Creating this record was essential to my grief process. I read a Georges Braque quote recently that I have been repeating, “Art is a wound turned into light.” Making this record was taking something very dark and tragic and finding the light in it. The morning after I learned my dad died, I got up early and sat at the piano and wrote the song "Orange Flowers." It just kind of came out and I felt, honestly, that my dad was there with me helping me write the song. It was not only cathartic but allowed me to synthesize what had happened, how to use music to keep my dad with me, where to keep finding his energy. I have never been more grateful to have a creative arts practice.
You also said that the album is "about learning to let go and move forward from grief steadfastly with love, despite the essentially cruel and random nature of the universe," referring to the pandemic. Could you talk a bit more about how the pandemic affected the making of this album?
Well, the record had been completely recorded before the pandemic even came to its full fruition. The tracking was completed in late February of 2020. We did master it amidst the first lockdown in March - that is Justin Francis mastered it! So the pandemic didn’t affect the creation of it but it certainly affected the interpretation of it. Having time to listen back and put it into context was a really enlightening experience, as I was already grieving and the world around me seemed to be slowly entering that same sort of process. Having time allowed me to do things like all the LP artwork and make a perfect-bound book with artwork and all of the lyrics and poetry from the record. The pandemic forced me to sit with it a little longer and let in sink in which I think is a good thing. The record and this crazy year both kind of affirmed some of the virtues and values I have been shaping for myself over the years, namely “life is a funny haha,” a true tragicomedy full of loss that you cannot control but our job as humans is to access the lesson in it, the love, the joy, to laugh it off because sometimes it is so painful all you can do is look forward with a smile to the moment when the suffering ceases. We have all had to do this more than ever this past year but i'ts something we have to do constantly as humans.
Musically, the album has some electronic/pop stuff which (I think) is a little different for you.
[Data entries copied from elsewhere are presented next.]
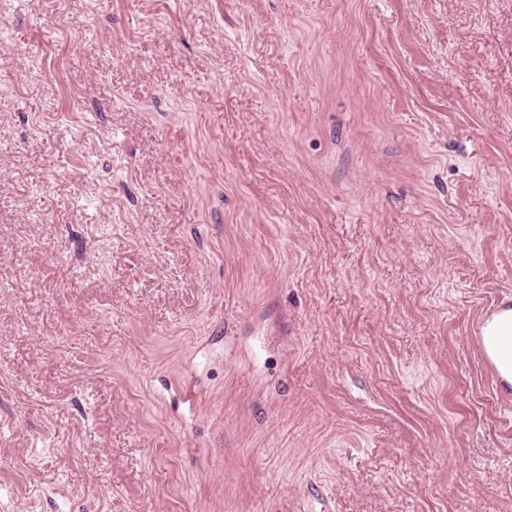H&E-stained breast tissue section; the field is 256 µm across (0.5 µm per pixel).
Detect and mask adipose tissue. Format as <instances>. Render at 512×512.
I'll use <instances>...</instances> for the list:
<instances>
[{"label":"adipose tissue","instance_id":"adipose-tissue-1","mask_svg":"<svg viewBox=\"0 0 512 512\" xmlns=\"http://www.w3.org/2000/svg\"><path fill=\"white\" fill-rule=\"evenodd\" d=\"M478 343L502 392L512 395V297L504 298L483 319Z\"/></svg>","mask_w":512,"mask_h":512}]
</instances>
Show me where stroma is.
I'll use <instances>...</instances> for the list:
<instances>
[{"mask_svg": "<svg viewBox=\"0 0 512 512\" xmlns=\"http://www.w3.org/2000/svg\"><path fill=\"white\" fill-rule=\"evenodd\" d=\"M512 0H0V512H512ZM478 343L501 391L512 395V297L504 298L482 321Z\"/></svg>", "mask_w": 512, "mask_h": 512, "instance_id": "obj_1", "label": "stroma"}]
</instances>
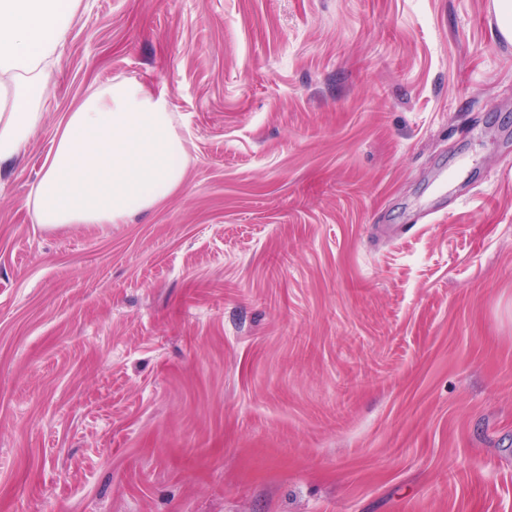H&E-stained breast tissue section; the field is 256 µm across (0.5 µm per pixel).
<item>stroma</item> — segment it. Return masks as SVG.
I'll return each mask as SVG.
<instances>
[{
  "mask_svg": "<svg viewBox=\"0 0 512 512\" xmlns=\"http://www.w3.org/2000/svg\"><path fill=\"white\" fill-rule=\"evenodd\" d=\"M182 186L34 223L97 88ZM0 173V512H512V39L495 0H90Z\"/></svg>",
  "mask_w": 512,
  "mask_h": 512,
  "instance_id": "35a3bbf8",
  "label": "stroma"
}]
</instances>
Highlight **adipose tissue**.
<instances>
[{
	"label": "adipose tissue",
	"instance_id": "ef3b65f1",
	"mask_svg": "<svg viewBox=\"0 0 512 512\" xmlns=\"http://www.w3.org/2000/svg\"><path fill=\"white\" fill-rule=\"evenodd\" d=\"M84 0H0V165L40 128ZM187 149L164 91L135 79L90 93L55 135L29 203L39 224H119L178 189Z\"/></svg>",
	"mask_w": 512,
	"mask_h": 512
}]
</instances>
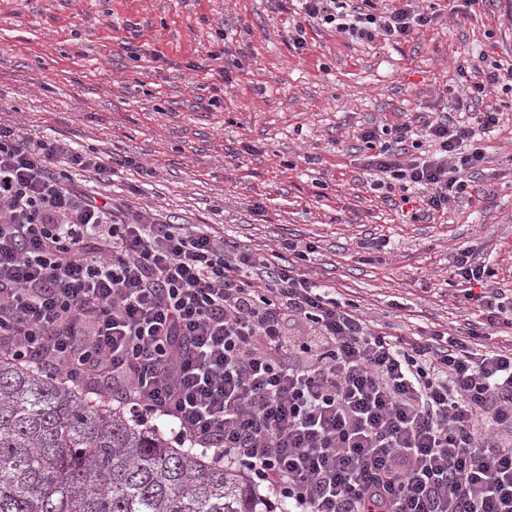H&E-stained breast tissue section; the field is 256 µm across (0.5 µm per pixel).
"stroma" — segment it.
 <instances>
[{
  "label": "stroma",
  "mask_w": 512,
  "mask_h": 512,
  "mask_svg": "<svg viewBox=\"0 0 512 512\" xmlns=\"http://www.w3.org/2000/svg\"><path fill=\"white\" fill-rule=\"evenodd\" d=\"M461 2L421 0L439 22L398 45L310 27L299 52L295 0H0V120L96 148L113 175L68 173L89 195L136 196L230 247L312 244L311 277L371 318L452 333L479 318L448 264L457 249L483 253L494 287L512 289V93L484 97L500 121L444 213L388 202L356 132L442 111L471 84L465 59L512 60V0L459 14ZM369 237L390 246L360 249Z\"/></svg>",
  "instance_id": "stroma-1"
}]
</instances>
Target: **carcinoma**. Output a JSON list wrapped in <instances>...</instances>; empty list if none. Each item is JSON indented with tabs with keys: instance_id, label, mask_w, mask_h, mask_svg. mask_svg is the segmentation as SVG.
I'll return each instance as SVG.
<instances>
[{
	"instance_id": "1",
	"label": "carcinoma",
	"mask_w": 512,
	"mask_h": 512,
	"mask_svg": "<svg viewBox=\"0 0 512 512\" xmlns=\"http://www.w3.org/2000/svg\"><path fill=\"white\" fill-rule=\"evenodd\" d=\"M0 512H271L248 475L0 352Z\"/></svg>"
}]
</instances>
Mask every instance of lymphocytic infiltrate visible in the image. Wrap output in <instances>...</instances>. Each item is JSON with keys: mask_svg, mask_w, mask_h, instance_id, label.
<instances>
[{"mask_svg": "<svg viewBox=\"0 0 512 512\" xmlns=\"http://www.w3.org/2000/svg\"><path fill=\"white\" fill-rule=\"evenodd\" d=\"M316 27L395 44L439 16L418 0H298ZM435 112L357 133L366 170L402 204L447 210L495 127ZM433 151L423 152L424 143ZM101 173L98 152L0 122V350L85 388L116 390L133 420L168 419L181 445L245 470L284 512H512V295L472 248L450 264L481 319L451 335L397 336L288 260L228 249L201 224L88 195L64 169ZM312 336L301 345L285 325Z\"/></svg>", "mask_w": 512, "mask_h": 512, "instance_id": "lymphocytic-infiltrate-1", "label": "lymphocytic infiltrate"}]
</instances>
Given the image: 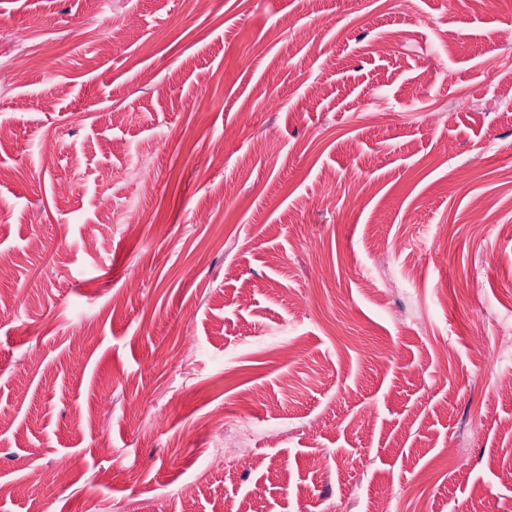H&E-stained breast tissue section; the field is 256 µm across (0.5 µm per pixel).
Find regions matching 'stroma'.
Wrapping results in <instances>:
<instances>
[{"mask_svg":"<svg viewBox=\"0 0 512 512\" xmlns=\"http://www.w3.org/2000/svg\"><path fill=\"white\" fill-rule=\"evenodd\" d=\"M2 58L0 512H512V0H0Z\"/></svg>","mask_w":512,"mask_h":512,"instance_id":"35a3bbf8","label":"stroma"}]
</instances>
As someone who has spent most of their career playing a guitar, what inspired you to work in synths/drum machines and what was the writing/recording experience like compared to what you usually do?
I have always wanted to make more pop-focused music but never quite knew how. I also always wanted to learn the piano but we were too poor growing up to afford lessons or a piano so I abandoned that desire early on. However, a co-worker of mine gave me a keyboard a few years ago and I began to dabble with writing songs with the keys, playing around with tones and pre-programmed rhythms. I really loved the way writing with a different instrument inspired totally different songs and it felt like fulfilling a childhood dream! So I took the ones I had written and Matt helped find more appropriate tones and next-level drums. When we finished "Prayer For Lonely People" I was ecstatic. I was like, “THIS IS THE SONG I HAVE ALWAYS WANTED TO WRITE!” I made him mix sub-bass into a few tracks because I’m obsessed with it even though you probably won’t be able to experience that unless you’re bumping a sad-ass song through your car stereo haha. My partner and I recently inherited a Fender Rhodes and I’ve been practicing and learning songs on the piano so I think you’ll hear more of this kind of thing in the future.
Anything else you'd like to add about the album that I haven't asked?
I’d like to add that I hope this record can be a friend and catharsis to anyone who is processing loss. And a thank you to everyone who was a part of making it.